### SÉRIE DE TÂCHES
(a) D'après l'article sur l'épidémie de chikungunya, de quelle région le virus serait-il issu ?
(b) Rédigez la suite de l'article sur l'épidémie de chikungunya après sa dernière phrase.

### TEXTE EXTRAIT
------------------------------------------------------------
Publie le vendredi 21 juillet 2006 par Open-Publishing
2 commentaires

ÉPIDÉMIE DE CHIKUNGUNYA

Langues de bois et incohérence

Jeudi à 17 heures 30, en préfecture de Saint-Denis, Didier Houssin, Directeur Général de la Santé, en déplacement dans notre île, a rencontré la presse pour faire un point sur l’épidémie de chikungunya ou plus exactement une synthèse de la journée consacrée, avec les représentant de la DRASS, de l’ARH, du CIR et de la DASS de Mayotte à un "retour d’expérience" (Retex).

LE Professeur Didier Houssin accompagné de la nouvelle directrice de la DRASS et du secrétaire général de la Préfecture, nous a tout d’abord exposé les avancées dans la compréhension de l’épidémie qui a frappé notre département. Le but a été tout d’abord de faire des comparaisons avec d’autres épidémies qui ont sévi sur la planète, et d’après les autorités, le chikungunya n’a pas causé autant de morts que des maladies telles que la fièvre ebola ou le paludisme, bien que 266 mille personnes aient été touchées à La Réunion.

Au chapitre de la connaissance, le Professeur nous a révélé qu’il semblerait, avec une quasi-certitude, que le virus soit issu du centre de l’Afrique. Les patients qui souffrent dans leurs chairs vont certainement être soulagés de l’apprendre ! Car s’il est une information qui parait de la plus haute importance pour les Réunionnais, ce sont les mesures que les autorités comptent prendre avant l’arrivée de l’été austral.
------------------------------------------------------------
[Entrées du jeu de données]
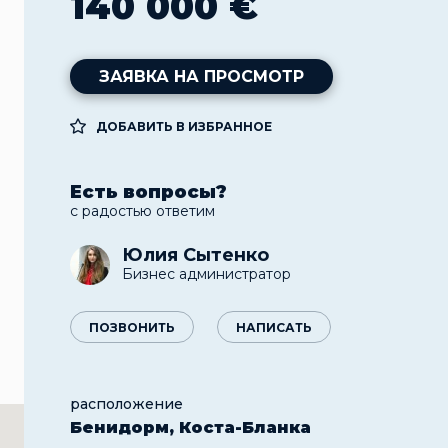
140 000 €
ЗАЯВКА НА ПРОСМОТР
ДОБАВИТЬ В ИЗБРАННОЕ
Есть вопросы?
с радостью ответим
Юлия Сытенко
Бизнес администратор
ПОЗВОНИТЬ
НАПИСАТЬ
расположение
Бенидорм, Коста-Бланка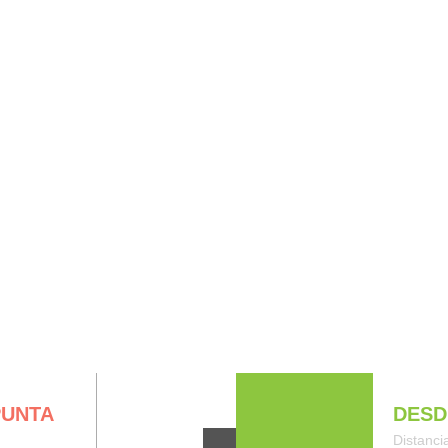
UE HACER
DORMIR BIEN
COMER BIEN
GUÍAS DE V
BRE NOSOTROS
PUNTA
DESD
Distanci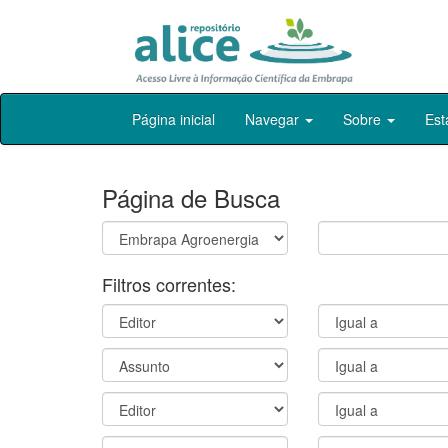
Skip
Página inicial
Navegar
Sobre
Est
navigation
Página de Busca
Filtros correntes: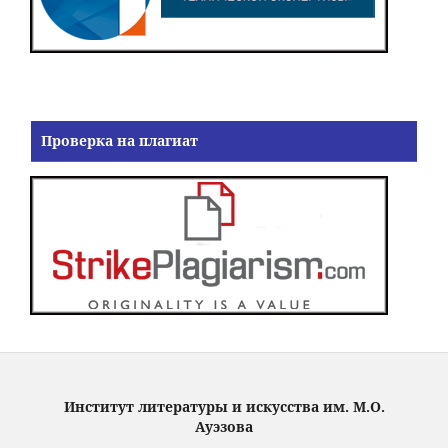
Проверка на плагиат
Институт литературы и искусства им. М.О.
Ауэзова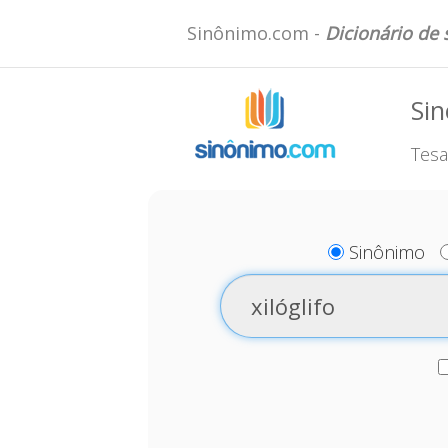
Sinônimo.com -
Dicionário de
Sin
Tesa
Sinônimo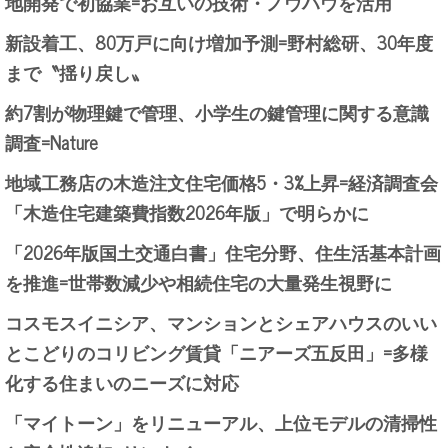
地開発で初協業=お互いの技術・ノウハウを活用
新設着工、80万戸に向け増加予測=野村総研、30年度
まで〝揺り戻し〟
約7割が物理鍵で管理、小学生の鍵管理に関する意識
調査=Nature
地域工務店の木造注文住宅価格5・3%上昇=経済調査会
「木造住宅建築費指数2026年版」で明らかに
「2026年版国土交通白書」住宅分野、住生活基本計画
を推進=世帯数減少や相続住宅の大量発生視野に
コスモスイニシア、マンションとシェアハウスのいい
とこどりのコリビング賃貸「ニアーズ五反田」=多様
化する住まいのニーズに対応
「マイトーン」をリニューアル、上位モデルの清掃性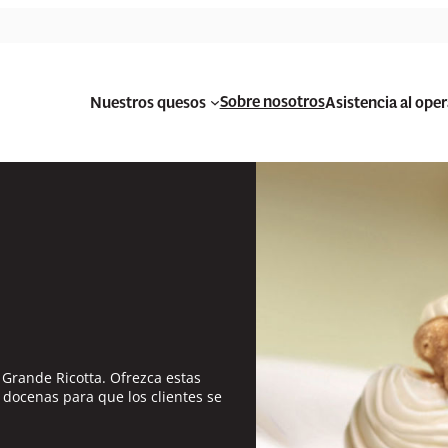
Sobre nosotros
Nuestros quesos
Asistencia al ope
y Grande
Ricotta. Ofrezca estas
 docenas para que los clientes se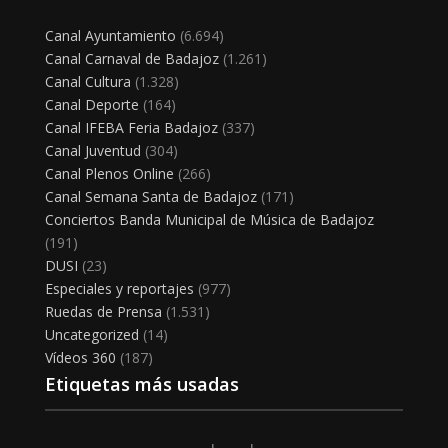
Canal Ayuntamiento
(6.694)
Canal Carnaval de Badajoz
(1.261)
Canal Cultura
(1.328)
Canal Deporte
(164)
Canal IFEBA Feria Badajoz
(337)
Canal Juventud
(304)
Canal Plenos Online
(266)
Canal Semana Santa de Badajoz
(171)
Conciertos Banda Municipal de Música de Badajoz
(191)
DUSI
(23)
Especiales y reportajes
(977)
Ruedas de Prensa
(1.531)
Uncategorized
(14)
Vídeos 360
(187)
Etiquetas más usadas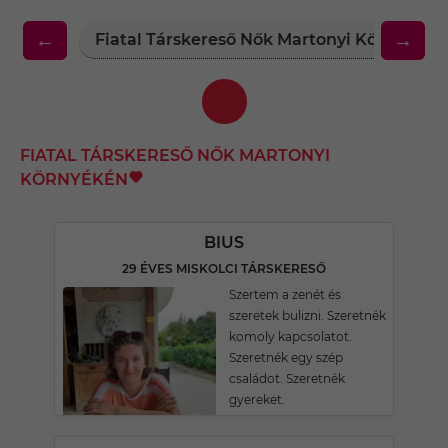
←
→
Fiatal Társkereső Nők Martonyi Környékén
FIATAL TÁRSKERESŐ NŐK MARTONYI
KÖRNYÉKÉN
BIUS
29 ÉVES MISKOLCI TÁRSKERESŐ
Szertem a zenét és
szeretek bulizni. Szeretnék
komoly kapcsolatot.
Szeretnék egy szép
családot. Szeretnék
gyereket.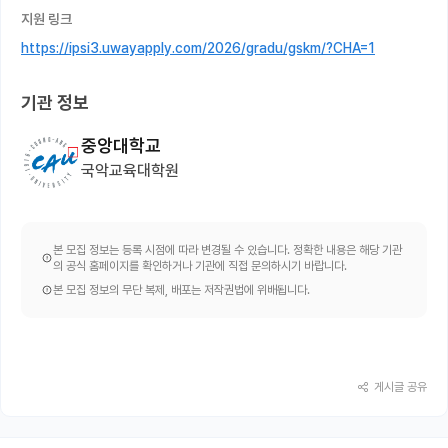
지원 링크
https://ipsi3.uwayapply.com/2026/gradu/gskm/?CHA=1
기관 정보
중앙대학교
국악교육대학원
본 모집 정보는 등록 시점에 따라 변경될 수 있습니다. 정확한 내용은 해당 기관
의 공식 홈페이지를 확인하거나 기관에 직접 문의하시기 바랍니다.
본 모집 정보의 무단 복제, 배포는 저작권법에 위배됩니다.
게시글 공유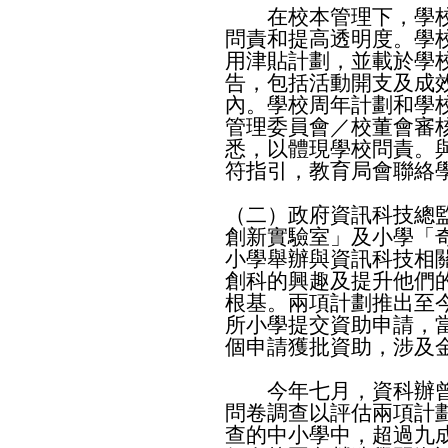
在校本管理下，學校
問責和提高透明度。學
用津貼計劃，並載於學
告，包括活動開支及成
內。學校周年計劃和學
管理委員會／校董會審
悉，以體現學校問責。
符指引，教育局會聯絡
（二）政府資訊科技總監
創新實驗室」及小學「奇
小學舉辦與資訊科技相
創科的興趣及提升他們
根基。兩項計劃推出至今
所小學提交資助申請，當
個申請獲批資助，涉及
今年七月，資科辦曾
問卷調查以評估兩項計
查的中小學中，超過九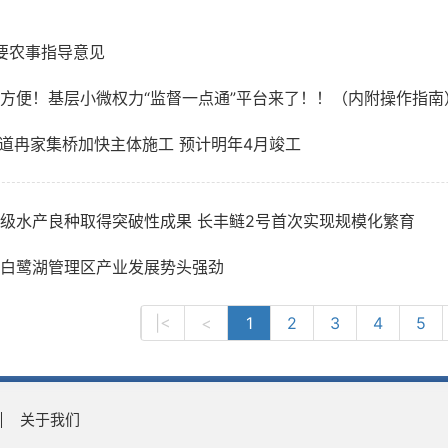
要农事指导意见
方便！基层小微权力“监督一点通”平台来了！！（内附操作指南
省道冉家集桥加快主体施工 预计明年4月竣工
级水产良种取得突破性成果 长丰鲢2号首次实现规模化繁育
白鹭湖管理区产业发展势头强劲
|<
<
1
2
3
4
5
关于我们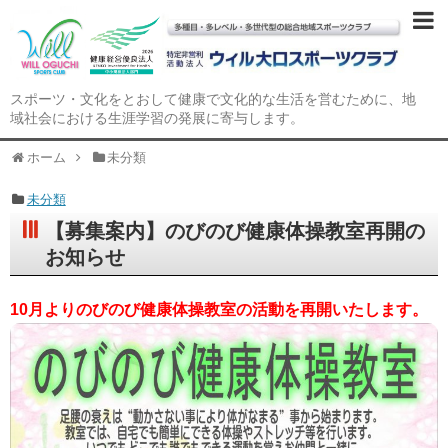
スポーツ・文化をとおして健康で文化的な生活を営むために、地
域社会における生涯学習の発展に寄与します。
ホーム
未分類
未分類
【募集案内】のびのび健康体操教室再開の
お知らせ
10月よりのびのび健康体操教室の活動を再開いたします。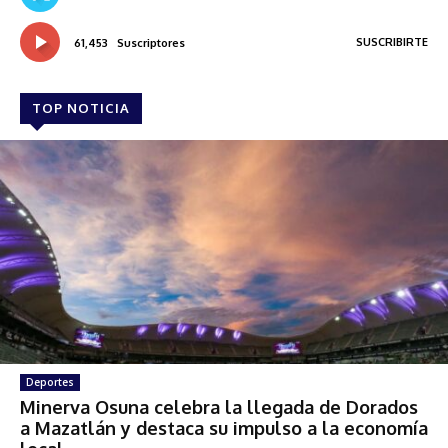
SUSCRIBIRTE
61,453
Suscriptores
TOP NOTICIA
Deportes
Minerva Osuna celebra la llegada de Dorados
a Mazatlán y destaca su impulso a la economía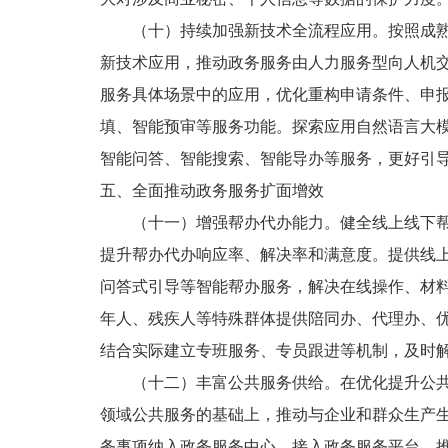
（十）持续加强新技术全流程应用。按照成
新技术应用，推动政务服务由人力服务型向人机
服务具体场景中的应用，优化重构申请条件、申
填、智能预审等服务功能。探索应用自然语言大
智能问答、智能搜索、智能导办等服务，更好引
五、全面推动政务服务扩面增效
（十一）增强帮办代办能力。健全线上线下
提升帮办代办响应率、解决率和满意度。提供线
问答式引导等智能帮办服务，解决在线操作、材
年人、残疾人等特殊群体提供陪同办、代理办、
结合实际建立专班服务、专员跟进等机制，及时
（十二）丰富公共服务供给。在优化提升公
领域公共服务的基础上，推动与企业和群众生产
务事项纳入政务服务中心、接入政务服务平台。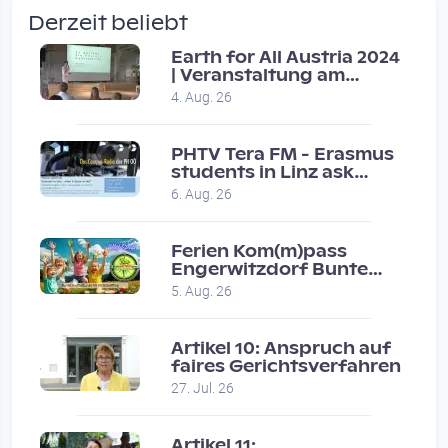
by Verena Treul
Derzeit beliebt
Vor 2 weeks 4 days
Earth for All Austria 2024
| Veranstaltung am
Coole Sendung, tolle…
8.7.2024
4. Aug. 26
by ulrich
Vor 1 month 2 weeks
PHTV Tera FM - Erasmus
students in Linz ask
people on road for
Eure Show war super :-)…
6. Aug. 26
recommendations
by miklas_wauzler
Vor 1 month 2 weeks
Ferien Kom(m)pass
Engerwitzdorf Bunte
Hundestunde
5. Aug. 26
Artikel 10: Anspruch auf
faires Gerichtsverfahren
27. Jul. 26
Artikel 11: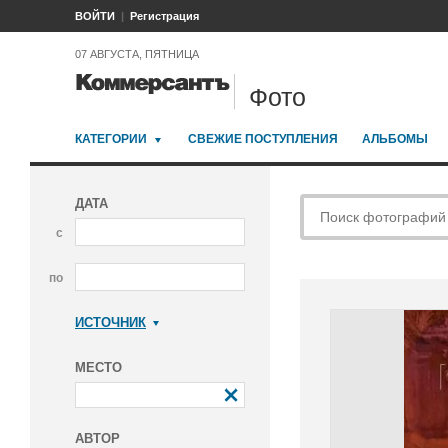
ВОЙТИ
Регистрация
07 АВГУСТА, ПЯТНИЦА
Фото
КАТЕГОРИИ
СВЕЖИЕ ПОСТУПЛЕНИЯ
АЛЬБОМЫ
ДАТА
с
по
ИСТОЧНИК
Коммерсантъ
МЕСТО
АВТОР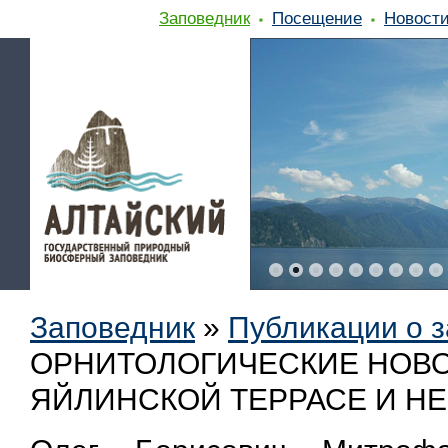
Заповедник
Посещение
Новост
Заповедник
»
Публикации о 
ОРНИТОЛОГИЧЕСКИЕ НОВО
ЯЙЛИНСКОЙ ТЕРРАСЕ И НЕ 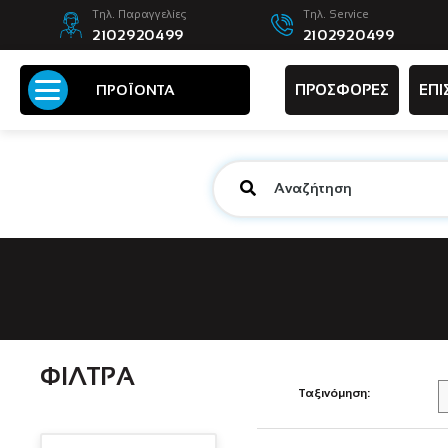
Τηλ. Παραγγελίες
Τηλ. Service
2102920499
2102920499
ΠΡΟΣΦΟΡΕΣ
ΕΠΙ
ΠΡΟΪΟΝΤΑ
ΦΙΛΤΡΑ
Ταξινόμηση: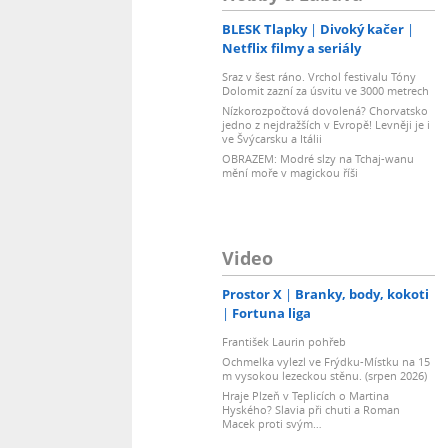
BLESK Tlapky
Divoký kačer
Netflix filmy a seriály
Sraz v šest ráno. Vrchol festivalu Tóny
Dolomit zazní za úsvitu ve 3000 metrech
Nízkorozpočtová dovolená? Chorvatsko
jedno z nejdražších v Evropě! Levněji je i
ve Švýcarsku a Itálii
OBRAZEM: Modré slzy na Tchaj-wanu
mění moře v magickou říši
Video
Prostor X
Branky, body, kokoti
Fortuna liga
František Laurin pohřeb
Ochmelka vylezl ve Frýdku-Místku na 15
m vysokou lezeckou stěnu. (srpen 2026)
Hraje Plzeň v Teplicích o Martina
Hyského? Slavia při chuti a Roman
Macek proti svým…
------------------------------------------------------------
### RÉPONSES
(a) Du centre de l'Afrique.

(b)
En ce qui concerne ce point, il faut bien avouer que si l’exposé fut long et consistant, les réponses semblent, elles, bien moins innovantes ni pertinentes qu’elles devraient l’être dans une situation où un grand risque de réactivation du virus pourrait voir le jour avec l’arrivée de notre été. Mais toujours d’après le professeur Houssin, rien ne dit que s’il y a une nouvelle épidémie, celle-ci sera aussi violente que la précédente et cela lui paraît même fort peu probable (N’oublions pas que ce même professeur Houssin nous avait assuré que le chik n’était pas mortel).

L’irresponsabilité de l’État

Ça y est le syndrome de l’hiver austral a encore frappé ! Les moyens qui vont être mis en œuvre sont dans les jours prochains de grandes campagnes d’éducation sur le nettoyage des abords des habitations réunionnaises par la population qui, soit dit en passant, est comme dans tous les grands maux qui frappent notre pays, systématiquement montrée du doigt. Les élus seront mis à contribution également et ils devront comprendre qu’il faudra mettre de l’argent sur la table pour le grand nettoyage qui s’annonce.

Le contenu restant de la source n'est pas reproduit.